===== Gegevens oefening =====

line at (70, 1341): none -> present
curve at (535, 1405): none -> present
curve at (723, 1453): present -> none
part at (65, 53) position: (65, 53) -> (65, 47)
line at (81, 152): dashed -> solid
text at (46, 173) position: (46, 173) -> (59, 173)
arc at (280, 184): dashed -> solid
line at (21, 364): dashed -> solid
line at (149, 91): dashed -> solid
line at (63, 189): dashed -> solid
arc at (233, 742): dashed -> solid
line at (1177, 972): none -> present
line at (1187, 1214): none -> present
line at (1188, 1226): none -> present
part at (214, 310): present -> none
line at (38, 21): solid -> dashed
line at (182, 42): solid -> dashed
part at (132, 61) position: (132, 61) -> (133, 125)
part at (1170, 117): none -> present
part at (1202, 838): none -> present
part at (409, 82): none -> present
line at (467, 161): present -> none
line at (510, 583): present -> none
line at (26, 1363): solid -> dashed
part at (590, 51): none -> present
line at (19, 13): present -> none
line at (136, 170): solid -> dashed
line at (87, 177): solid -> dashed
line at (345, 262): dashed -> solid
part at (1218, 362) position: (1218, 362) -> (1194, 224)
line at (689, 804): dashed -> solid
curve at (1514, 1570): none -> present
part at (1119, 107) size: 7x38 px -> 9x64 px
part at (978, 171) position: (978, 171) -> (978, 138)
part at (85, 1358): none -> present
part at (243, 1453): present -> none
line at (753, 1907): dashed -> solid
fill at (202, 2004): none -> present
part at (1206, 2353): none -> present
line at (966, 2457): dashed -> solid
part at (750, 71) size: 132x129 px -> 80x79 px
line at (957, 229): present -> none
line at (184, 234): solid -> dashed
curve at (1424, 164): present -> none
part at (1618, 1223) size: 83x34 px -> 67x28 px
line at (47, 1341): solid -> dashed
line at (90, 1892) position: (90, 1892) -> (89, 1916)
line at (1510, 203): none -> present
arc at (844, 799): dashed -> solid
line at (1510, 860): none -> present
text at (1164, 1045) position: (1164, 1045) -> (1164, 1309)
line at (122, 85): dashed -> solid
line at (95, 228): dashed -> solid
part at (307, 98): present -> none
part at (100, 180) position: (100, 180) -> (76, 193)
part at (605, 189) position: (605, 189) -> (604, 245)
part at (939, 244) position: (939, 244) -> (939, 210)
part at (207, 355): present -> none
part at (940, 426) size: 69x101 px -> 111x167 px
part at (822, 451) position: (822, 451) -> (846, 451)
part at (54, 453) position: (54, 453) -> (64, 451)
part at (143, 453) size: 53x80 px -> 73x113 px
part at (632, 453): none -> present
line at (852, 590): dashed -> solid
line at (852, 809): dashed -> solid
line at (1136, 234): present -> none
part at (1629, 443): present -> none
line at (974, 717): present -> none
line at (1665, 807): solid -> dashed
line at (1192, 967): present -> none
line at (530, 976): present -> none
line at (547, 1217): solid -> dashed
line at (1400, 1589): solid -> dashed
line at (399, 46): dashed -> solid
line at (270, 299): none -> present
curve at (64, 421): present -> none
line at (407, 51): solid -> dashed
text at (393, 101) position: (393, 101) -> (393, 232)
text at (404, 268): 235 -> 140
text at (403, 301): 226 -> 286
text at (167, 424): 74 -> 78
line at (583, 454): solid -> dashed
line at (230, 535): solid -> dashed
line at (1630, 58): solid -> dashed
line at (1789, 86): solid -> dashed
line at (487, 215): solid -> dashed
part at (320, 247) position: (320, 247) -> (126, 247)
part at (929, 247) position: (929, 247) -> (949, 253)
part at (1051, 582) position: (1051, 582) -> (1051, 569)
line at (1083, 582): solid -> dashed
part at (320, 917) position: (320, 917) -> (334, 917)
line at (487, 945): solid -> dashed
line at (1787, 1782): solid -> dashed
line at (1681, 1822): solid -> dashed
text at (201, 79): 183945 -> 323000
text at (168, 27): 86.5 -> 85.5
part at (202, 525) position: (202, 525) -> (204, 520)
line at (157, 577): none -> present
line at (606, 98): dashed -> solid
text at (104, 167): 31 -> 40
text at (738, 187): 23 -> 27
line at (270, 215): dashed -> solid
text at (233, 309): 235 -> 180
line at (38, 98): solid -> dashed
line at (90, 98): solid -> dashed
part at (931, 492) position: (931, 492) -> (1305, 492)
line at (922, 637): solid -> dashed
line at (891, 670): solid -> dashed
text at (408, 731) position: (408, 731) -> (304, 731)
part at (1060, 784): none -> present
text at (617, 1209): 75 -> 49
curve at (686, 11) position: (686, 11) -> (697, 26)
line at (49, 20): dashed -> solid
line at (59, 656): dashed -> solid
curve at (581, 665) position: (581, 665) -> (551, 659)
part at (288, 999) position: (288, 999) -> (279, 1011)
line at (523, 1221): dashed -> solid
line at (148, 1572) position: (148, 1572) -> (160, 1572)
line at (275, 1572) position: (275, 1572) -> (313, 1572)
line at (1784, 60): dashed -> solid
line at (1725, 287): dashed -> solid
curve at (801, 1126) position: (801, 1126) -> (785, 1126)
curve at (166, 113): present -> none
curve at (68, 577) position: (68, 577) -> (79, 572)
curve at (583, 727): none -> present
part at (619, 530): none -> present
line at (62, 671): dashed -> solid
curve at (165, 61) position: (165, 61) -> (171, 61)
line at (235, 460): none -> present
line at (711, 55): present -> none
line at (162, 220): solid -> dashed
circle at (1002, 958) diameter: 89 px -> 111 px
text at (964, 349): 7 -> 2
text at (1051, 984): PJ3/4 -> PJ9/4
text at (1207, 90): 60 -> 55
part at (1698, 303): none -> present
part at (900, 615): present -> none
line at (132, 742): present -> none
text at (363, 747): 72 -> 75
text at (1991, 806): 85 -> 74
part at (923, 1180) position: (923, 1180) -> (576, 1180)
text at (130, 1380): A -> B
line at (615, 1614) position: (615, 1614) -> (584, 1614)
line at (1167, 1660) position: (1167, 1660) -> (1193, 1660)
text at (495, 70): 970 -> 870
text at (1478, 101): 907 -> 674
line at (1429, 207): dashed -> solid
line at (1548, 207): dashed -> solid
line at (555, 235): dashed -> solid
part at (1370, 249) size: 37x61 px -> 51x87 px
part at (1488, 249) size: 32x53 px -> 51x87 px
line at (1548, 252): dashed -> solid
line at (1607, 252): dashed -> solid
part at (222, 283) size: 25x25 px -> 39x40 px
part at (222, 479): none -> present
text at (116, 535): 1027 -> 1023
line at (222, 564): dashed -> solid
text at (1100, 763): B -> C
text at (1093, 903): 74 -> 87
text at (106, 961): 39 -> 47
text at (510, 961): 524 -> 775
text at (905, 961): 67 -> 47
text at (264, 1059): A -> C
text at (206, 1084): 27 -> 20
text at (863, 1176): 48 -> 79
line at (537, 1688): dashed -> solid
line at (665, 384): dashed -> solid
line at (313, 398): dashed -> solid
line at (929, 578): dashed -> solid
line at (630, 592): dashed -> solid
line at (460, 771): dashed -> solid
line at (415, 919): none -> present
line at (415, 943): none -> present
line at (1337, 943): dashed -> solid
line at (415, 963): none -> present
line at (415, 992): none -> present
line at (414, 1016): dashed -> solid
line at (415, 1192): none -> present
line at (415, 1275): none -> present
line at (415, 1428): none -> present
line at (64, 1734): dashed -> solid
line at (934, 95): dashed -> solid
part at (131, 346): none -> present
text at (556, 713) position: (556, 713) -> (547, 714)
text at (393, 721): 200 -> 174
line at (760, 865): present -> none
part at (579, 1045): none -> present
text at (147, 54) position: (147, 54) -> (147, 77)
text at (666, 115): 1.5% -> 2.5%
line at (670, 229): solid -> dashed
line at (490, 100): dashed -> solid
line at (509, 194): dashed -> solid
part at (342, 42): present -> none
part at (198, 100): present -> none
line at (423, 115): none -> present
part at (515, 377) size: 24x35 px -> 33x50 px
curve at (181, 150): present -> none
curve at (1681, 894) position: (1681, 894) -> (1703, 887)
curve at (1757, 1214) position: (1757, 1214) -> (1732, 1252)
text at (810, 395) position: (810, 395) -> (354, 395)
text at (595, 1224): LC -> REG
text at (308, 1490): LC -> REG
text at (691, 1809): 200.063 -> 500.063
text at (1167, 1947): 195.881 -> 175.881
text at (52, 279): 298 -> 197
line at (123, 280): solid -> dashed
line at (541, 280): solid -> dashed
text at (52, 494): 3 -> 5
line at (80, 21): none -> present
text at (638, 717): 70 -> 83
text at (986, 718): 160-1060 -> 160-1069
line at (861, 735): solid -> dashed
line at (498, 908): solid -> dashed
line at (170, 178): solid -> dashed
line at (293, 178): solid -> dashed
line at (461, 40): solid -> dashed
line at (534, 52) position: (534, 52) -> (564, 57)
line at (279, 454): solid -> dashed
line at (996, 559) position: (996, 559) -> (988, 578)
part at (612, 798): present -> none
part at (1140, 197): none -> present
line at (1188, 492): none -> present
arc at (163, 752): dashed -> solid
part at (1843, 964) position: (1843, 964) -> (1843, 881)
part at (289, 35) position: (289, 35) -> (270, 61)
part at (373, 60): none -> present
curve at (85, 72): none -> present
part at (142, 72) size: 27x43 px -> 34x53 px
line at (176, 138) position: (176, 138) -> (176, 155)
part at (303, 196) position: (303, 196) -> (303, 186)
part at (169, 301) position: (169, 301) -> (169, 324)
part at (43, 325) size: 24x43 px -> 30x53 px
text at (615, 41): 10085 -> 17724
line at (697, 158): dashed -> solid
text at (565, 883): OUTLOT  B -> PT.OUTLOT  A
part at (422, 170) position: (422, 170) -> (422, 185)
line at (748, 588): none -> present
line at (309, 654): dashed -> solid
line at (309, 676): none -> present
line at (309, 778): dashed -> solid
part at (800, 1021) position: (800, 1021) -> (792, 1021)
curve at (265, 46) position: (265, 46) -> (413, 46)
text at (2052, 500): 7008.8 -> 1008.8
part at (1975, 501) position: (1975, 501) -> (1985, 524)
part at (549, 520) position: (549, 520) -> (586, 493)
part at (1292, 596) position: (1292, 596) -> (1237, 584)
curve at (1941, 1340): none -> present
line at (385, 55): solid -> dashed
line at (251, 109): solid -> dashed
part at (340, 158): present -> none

=====

-- Opdracht --
Schrijf de regels van de gegevens hierboven letterlijk over. Begin bij het begin van de gegevens en eindig bij de regel met "line at (19, 13): present -> none", en neem beide mee.

-- Antwoord --
line at (70, 1341): none -> present
curve at (535, 1405): none -> present
curve at (723, 1453): present -> none
part at (65, 53) position: (65, 53) -> (65, 47)
line at (81, 152): dashed -> solid
text at (46, 173) position: (46, 173) -> (59, 173)
arc at (280, 184): dashed -> solid
line at (21, 364): dashed -> solid
line at (149, 91): dashed -> solid
line at (63, 189): dashed -> solid
arc at (233, 742): dashed -> solid
line at (1177, 972): none -> present
line at (1187, 1214): none -> present
line at (1188, 1226): none -> present
part at (214, 310): present -> none
line at (38, 21): solid -> dashed
line at (182, 42): solid -> dashed
part at (132, 61) position: (132, 61) -> (133, 125)
part at (1170, 117): none -> present
part at (1202, 838): none -> present
part at (409, 82): none -> present
line at (467, 161): present -> none
line at (510, 583): present -> none
line at (26, 1363): solid -> dashed
part at (590, 51): none -> present
line at (19, 13): present -> none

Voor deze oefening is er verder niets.